He was down amongst the dead men. Despite starting the match on the front foot and winning the first set, the tide had seemingly begun to turn against him in the second. He had a chance to stem the flow away from him in the second set tiebreak. A match point where the ball fell invitingly short to his favoured forehand. And del Potro slammed the ball into the net. Federer levelled the match two points later, and it seemed the Argentine’s chance was gone.
It took the ‘Tower of Tandil’ some time to shake off that missed opportunity. Early on in the decider he was listless, slapping shots away, some for clean winners, some into the net, with seemingly little interest in the outcome. Had Federer been more clinical in those moments he might have finished his opponent. But the great Swiss was struggling too. Both men had been riled in the tiebreak, exchanging angry words with each other and the beleaguered umpire, Fergus Murphy. And neither was at his best.
But it still looked like it was Federer, who brought an unbeaten to the year start into the match, who was tightening his grip on the match. He was beginning to get involved in del Potro service games whilst shutting out his opponent from his own. At 4-4 he heaped the pressure on. He forced a break point at the end of a superb rally, that del Potro saved with a combination of a big serve and a big forehand. But a second break point was created and then taken by Federer with a scorching backhand.
With Federer serving for the match few would have backed the Argentine. Even fewer when Federer held two match points up 40-15. But del Potro fought them off, and then another, with Federer twice using the drop shot perhaps unwisely. And then, almost out of nowhere, del Potro had a chance of his own as he earned a break point. He took it in magnificent style, hammering away a forehand. A tiebreak soon followed, and it was one that Federer would doubtless like forget as two doubles and a handful of errors handed del Potro his biggest title since his US Open win.
The long road back
Luck is a far bigger factor in separating the greats from the mere mortals than many would assume. Of course there are a select few that are simply better than the rest, but that number is larger than the list of all-time greats. The reason for that is that there are some players who for all their talent, just cannot stay injury-free for long enough to challenge for and win the biggest titles regularly. Tommy Haas was one. Juan Martin del Potro is another.
The Argentine had all the attributes to have become an all-time great. His forehand is a shot of such devastating power as shall likely never be seen again. His backhand, for much of his career, has been a formidable weapon in its own right. He moves well for such a big man and is a fine server. And, perhaps most importantly of all, he is mentally as solid as a rock. He showed that again when he came back against Federer. He joined what is surely an exclusive club of men who have saved three match points against Federer and gone on to triumph.
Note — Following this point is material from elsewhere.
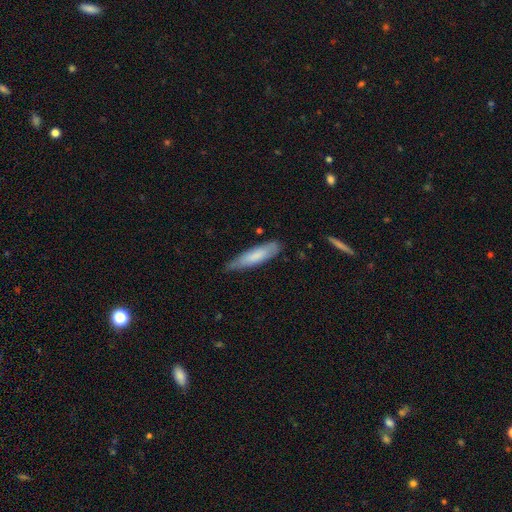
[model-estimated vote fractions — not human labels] Overall: smooth (74%). How rounded: cigar-shaped (73%). Merging: none (66%; minor disturbance 28%).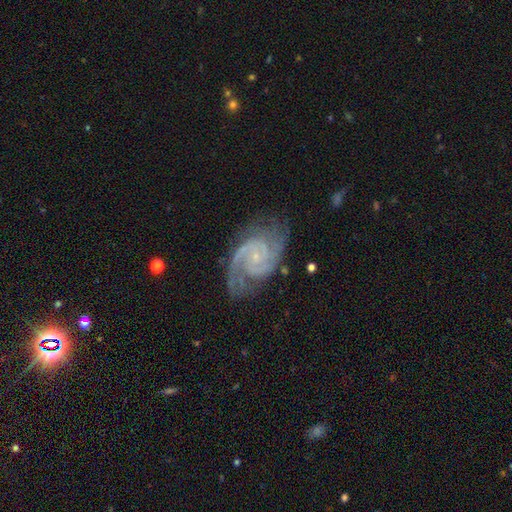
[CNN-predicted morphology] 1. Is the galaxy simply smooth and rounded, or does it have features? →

Considering those ingredients which make, in effect, the perfect tennis player, it is hard to imagine that he would not have gone on to challenge the big four in the years that followed his triumph at the US Open in 2009. But del Potro was prevented from doing so by serious wrist injuries that first struck following the 2010 Australian Open and then again in early 2014. They have seen him miss years of his career and required three surgeries.
He has managed to return to the top ten after both layoffs, but the impact of such injuries is deeper than just the time missed. To return after missing so much tennis requires fitness and sharpness to be rebuilt, and after 2014 for del Potro to rebuild his backhand. Whilst his rivals were able to compete for and win the biggest trophies in the game, del Potro was often forced to work hard just to be able to take to the court again.
Del Potro’s triumph in Indian Wells, and indeed the 11-match winning streak he is currently on, will have raised hopes that he can possibly win another Slam. It would certainly be a popular outcome in the tennis world for a man universally respected and liked by players and fans alike. But the prospect of the ‘Tower of Tandil’ adding to the US Open title he won almost a decade ago is still arguably fairly distant despite his Indian Wells win.
As well as del Potro can play when he is at his best, questions remain about how well his body can stand up to two weeks of best-of-five-sets tennis. Last year, he put together a thrilling run at the US Open that included upsetting Federer in the quarterfinals in the semifinals. Just as they have been this week, hopes were raised again about another magical del Potro fortnight at a Slam. But against Nadal in the semifinals, despite a strong start, he was undone by fatigue.
The harsh truth is that del Potro’s second Major title may well never come. Though he seems young, the Argentine is already nearly 30-years-old. At some point, it seems inevitable that at least some of the current cadre of injured stars will get back to their best. Djokovic is already back on Tour and searching for form. And there is no shortage of young stars. But, del Potro has defied expectations almost non-stop since his return to the Tour. And for now, the sun is certainly shining on him.